Goal of the exercise: Give back the full listing exactly, setting the pictures aside.

————

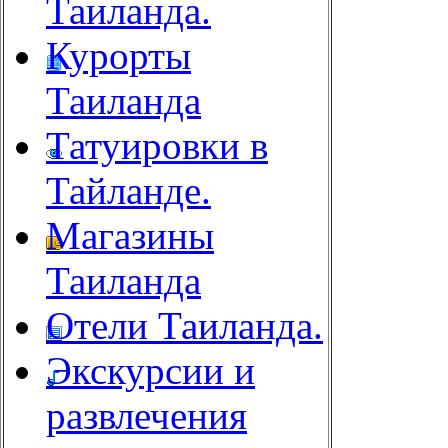
Таиланда.
Курорты
Таиланда
Татуировки в
Тайланде.
Магазины
Таиланда
Отели Таиланда.
Экскурсии и
развлечения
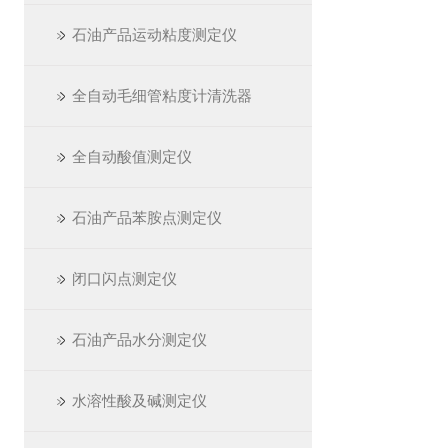
石油产品运动粘度测定仪
全自动毛细管粘度计清洗器
全自动酸值测定仪
石油产品苯胺点测定仪
闭口闪点测定仪
石油产品水分测定仪
水溶性酸及碱测定仪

————

Result of the task:
Таиланда.
Курорты
Таиланда
Татуировки в
Тайланде.
Магазины
Таиланда
Отели Таиланда.
Экскурсии и
развлечения
石油产品运动粘度测定仪
全自动毛细管粘度计清洗器
全自动酸值测定仪
石油产品苯胺点测定仪
闭口闪点测定仪
石油产品水分测定仪
水溶性酸及碱测定仪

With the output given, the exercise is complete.